— Нет, это не великолепно! — сказал Эди. — Это очень просто, потому что работать его заставила, конечно, не эта мерзкая болтовня о рыжих женщинах. А скорее то, что Дойно пообещал ему принадлежность к элите, к некой новой аристократии. Примитивные агенты революции обещают людям то, чего так желают сами: восхождение по бюрократической лестнице. Люди вроде Дойно не так примитивны, к той же цели они идут окольным путем, обещая иссохшей, алчной душе все удобства психологии, побуждающей к эксгибиционизму, и дружбы, не допускающей никаких иллюзий, кроме той, на которой эта дружба зиждется.

— А ты сам что скажешь, Дойно? — спросила Мара.

— Скажу, что все это можно объяснить одной, гораздо более общей причиной: сейчас у многих людей как никогда велика, даже безгранична, готовность к самопожертвованию.

— Вы ошибаетесь, она была достаточно велика и раньше, а возможно, и всегда, — вмешался Штеттен.

— Да, вероятно, но люди никогда еще так настойчиво не искали хоть какого-то разумного обоснования своей жертвы.

— Но поскольку готовность к самопожертвованию в них, очевидно, сильнее разума, они принимают даже самое абсурдное объяснение и начинают с того, что приносят в жертву остатки этого своего разума. На свете нет ничего такого, ради чего люди теперешнего поколения не согласились бы сдохнуть, — сказал Эди.

— Отчего вы сегодня так резки, Эди? И, à propos, вас-то что заставило отказаться от ваших разумных доводов? На какой трюк попалась ваша, отнюдь не алчная душа, почему вы пошли воевать? — спросил Дойно.
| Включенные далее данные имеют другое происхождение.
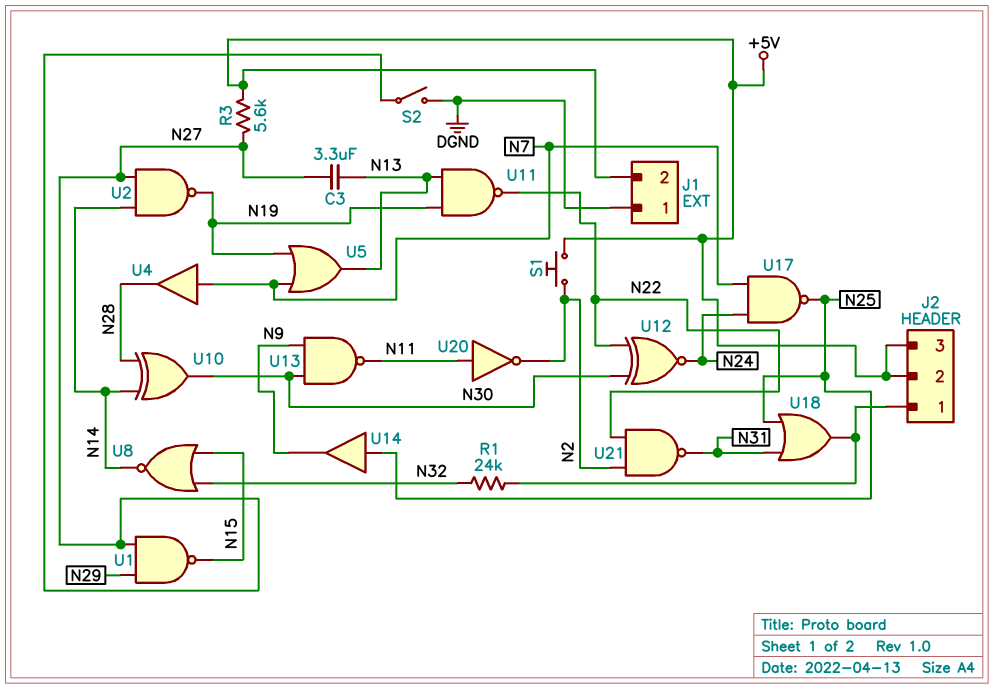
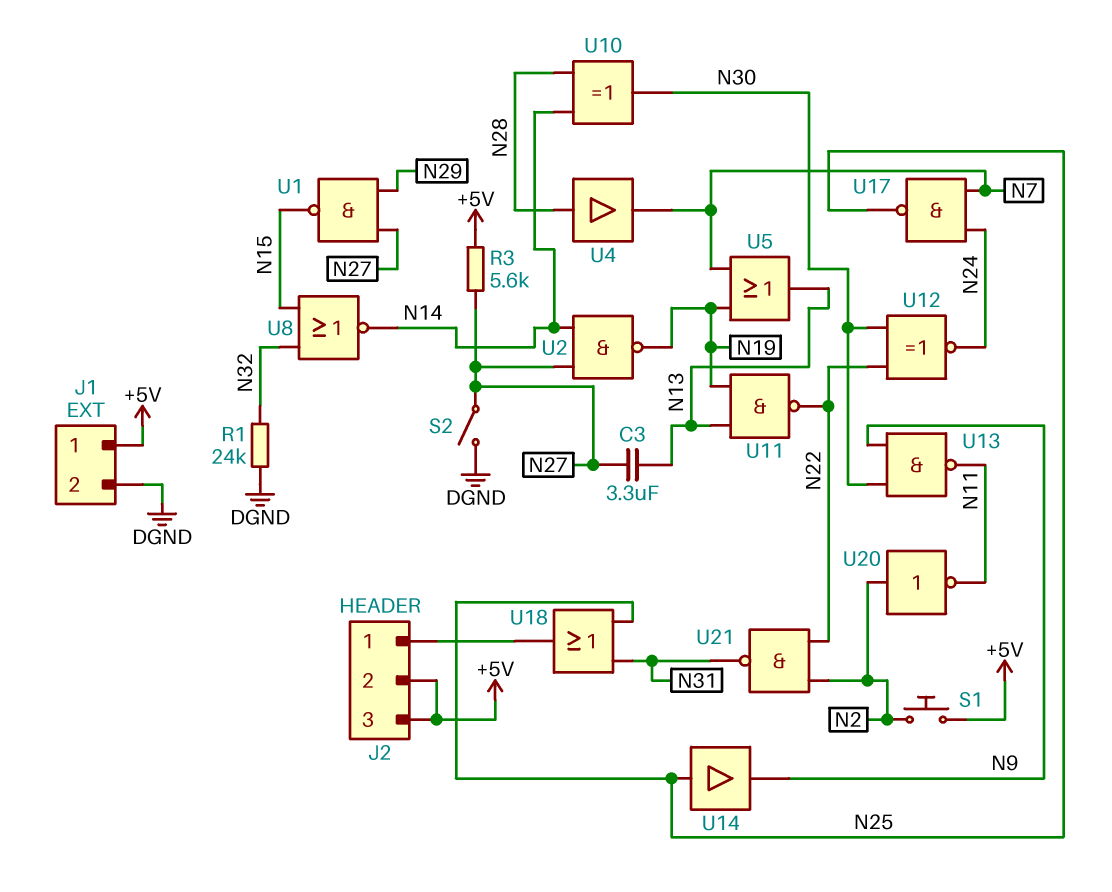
J1 pin 1: DGND -> +5V
J1 pin 2: +5V -> DGND
R1: 24k (J2/1, N32) -> 24k (DGND, N32)
U4: buffer (in N7, out N28) -> buffer (in N28, out N7)
U20: NOT (in N11, out N2) -> NOT (in N2, out N11)

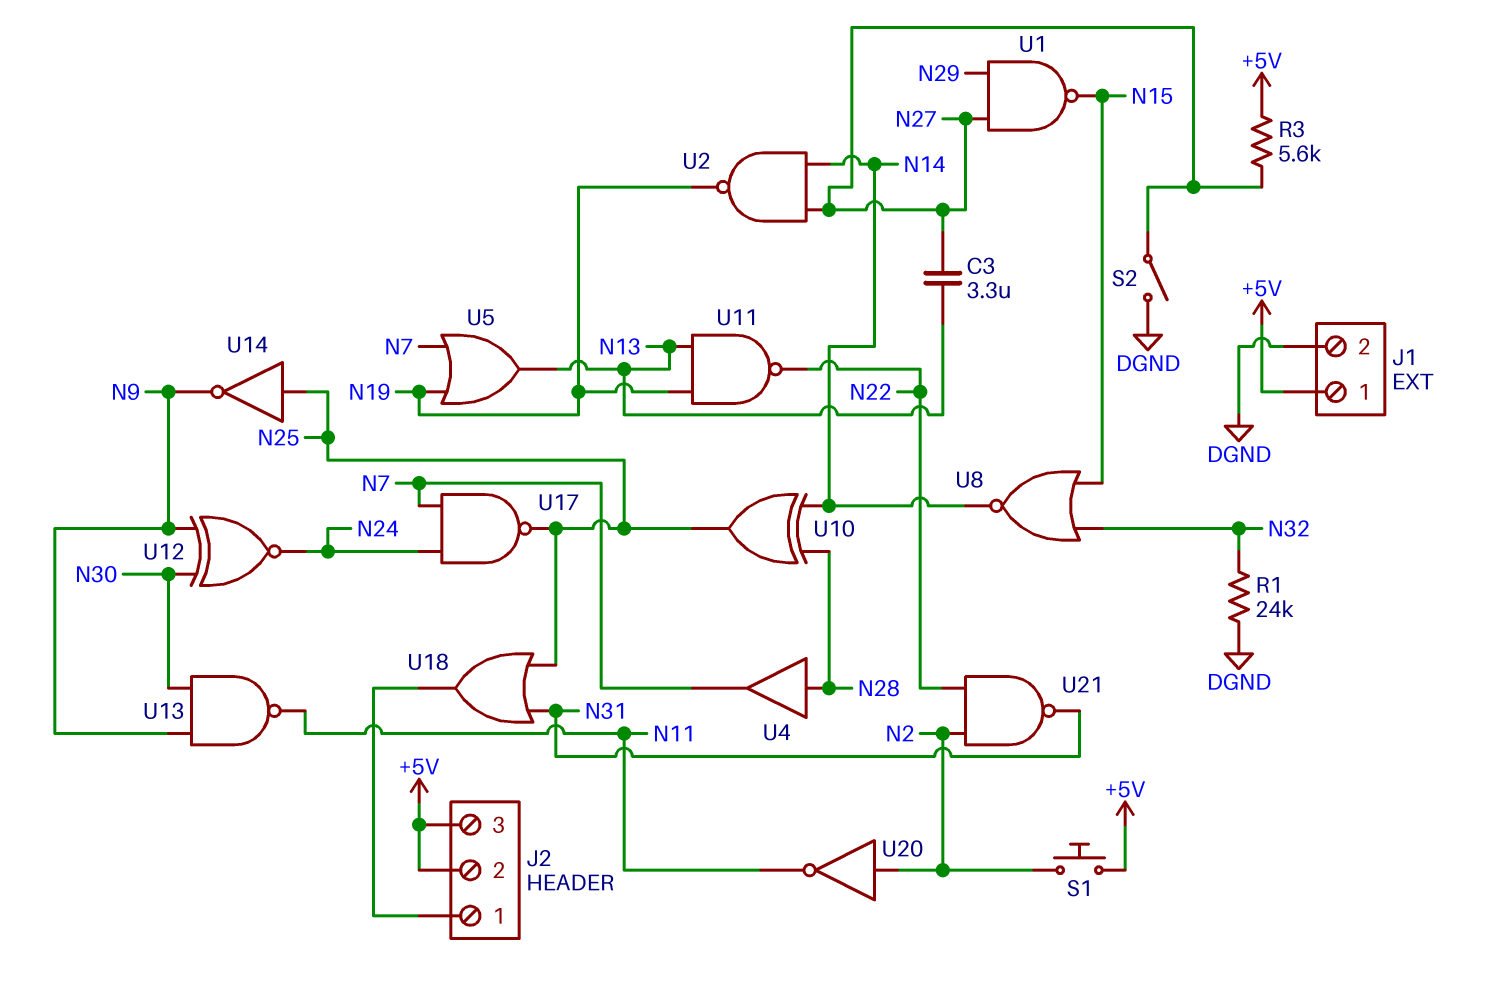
U10: XOR (in N14, in N28, out N30) -> XOR (in N14, in N28, out N25)
U12: XNOR (in N22, in N30, out N24) -> XNOR (in N9, in N30, out N24)
U14: buffer (in N25, out N9) -> NOT (in N25, out N9)

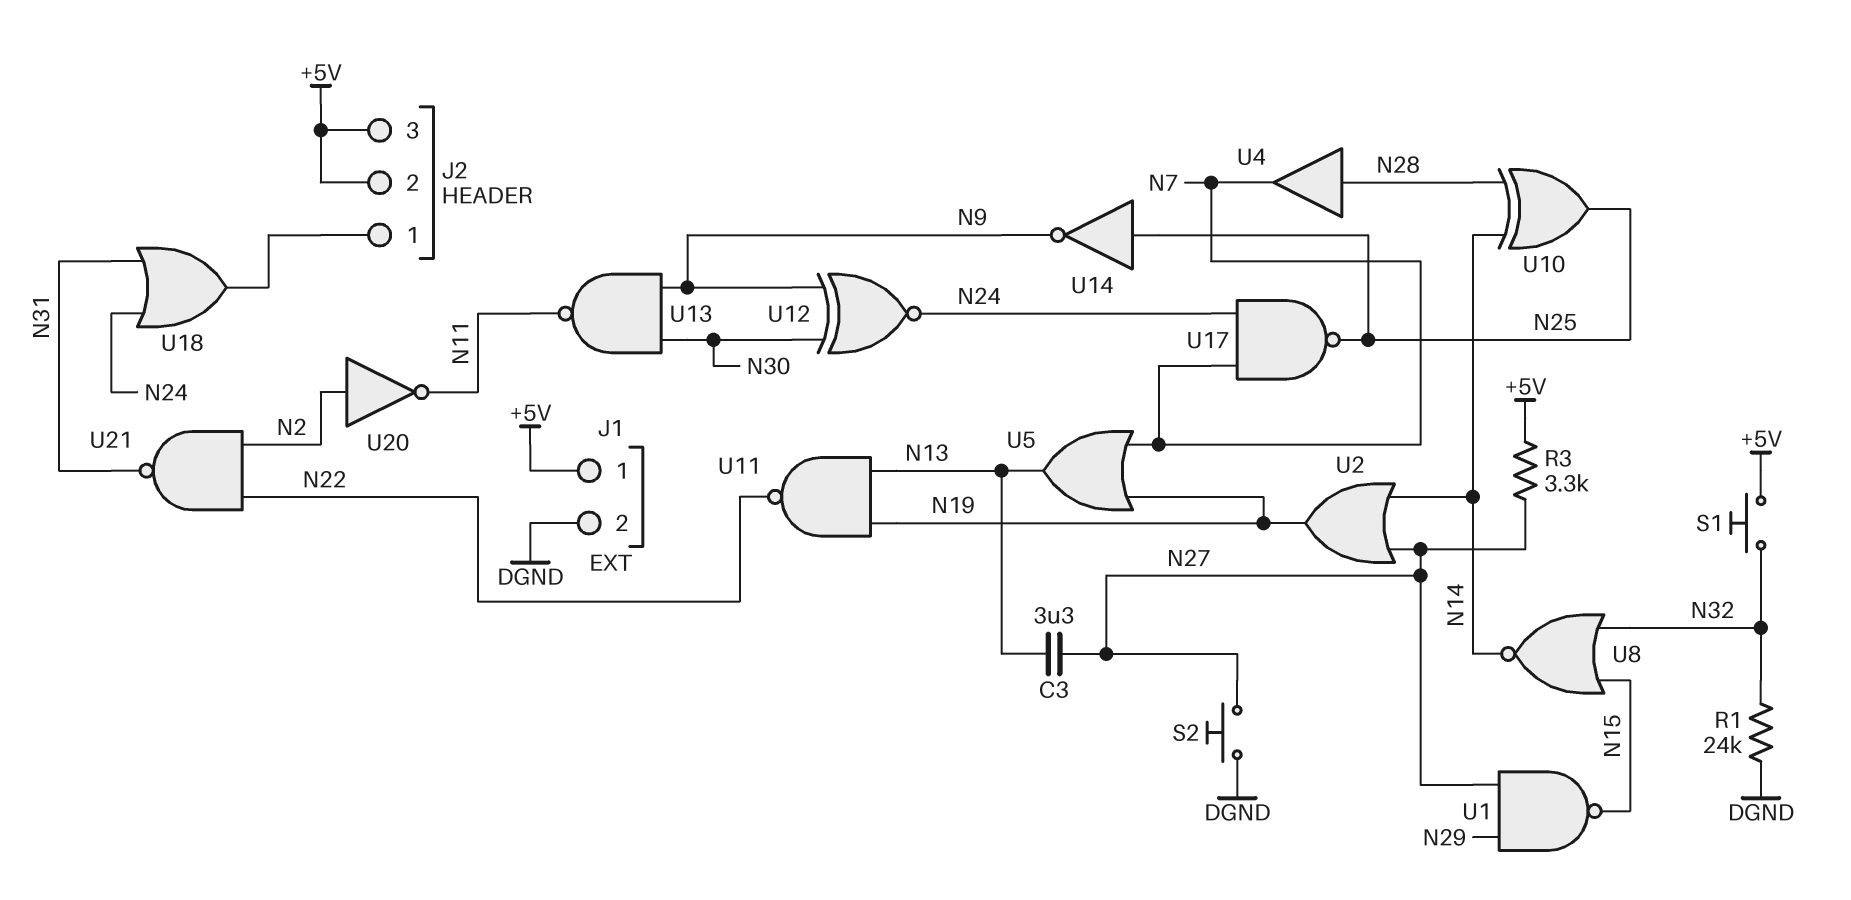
R3: 5.6k (+5V, N27) -> 3.3k (+5V, N27)
S1: button (+5V, N2) -> button (+5V, N32)
S2: switch (DGND, N27) -> button (DGND, N27)
U2: NAND (in N14, in N27, out N19) -> OR (in N14, in N27, out N19)
U18: OR (in N25, in N31, out J2/1) -> OR (in N24, in N31, out J2/1)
— Почему? Потому что не мог смириться с мыслью, что целый народ готов равнодушно смотреть, как его лучшие сыны истекают кровью, потому что не хотел оставаться в сомнительных свидетелях, потому что думал о дорогих мне людях, которые, как я знал, участвовали в боях. Одна мысль о том, что они подумают, будто я сижу дома и слежу за событиями по радио, когда они идут на гибель, была для меня невыносима.

— Значит, разумным обоснованием стало ваше оскорбленное самолюбие? — спросил Вассо.

— Или задетая честь, — отозвался Штеттен. — Это ничего не меняет, но звучит лучше.

— Я пошел к ним, чтобы помогать раненым, а еще чтобы убедить друзей бросить это дело, отказаться от этого безумия, которое они называли «авангардной ролью». Я знал, что шансов у них не было никаких. Так принадлежу я к тому третьему типу мужчин, с которыми вы, Дойно, можете говорить серьезно?

Снова вмешался Штеттен:

— Вы, дорогой мой доктор Рубин, принадлежите к древнему, мудрому народу. Подлинно мудрые народы не ввязываются в войны, кроме разве тех случаев, когда бывают доведены до отчаяния и уже не сомневаются в том, что у них нет никаких шансов. Карфагеняне смеялись над своим Ганнибалом и его войной так, что виноградины выпадали из их хохочущих ртов, а кувшины с вином дрожали в руках их рабов. Но когда было уже слишком поздно, они сражались как львы или как ваши Маккавеи[69]. Лишь неразумные, воинственные народы думают, что в первом же бою могут обеспечить себе победу. Так что верить в победу могут, как видите, одни дураки.

— Выходит, весь мир населяют полные дураки? — усомнился Йозмар.

— Мир полон неполных дураков. Только прошу вас никому не рассказывать об этом, вам просто не поверят. Побежденные должны верить в победу, как уроды — в красоту, но победители, эти cocus de la victoire[70], слепы, как все рогоносцы.

— Весьма опасная теория, господин профессор, и крайне сомнительная, — заметил Бородка.

— А в практическом приложении, — добавил Зённеке, — она означала бы, например, что мы в Германии должны сидеть сложа руки, и пусть нацисты делают что хотят, пусть разжигают войну, а мы им будем подчиняться. Вы проповедуете прямо-таки христианское непротивление: подставь нацистам и другую щеку!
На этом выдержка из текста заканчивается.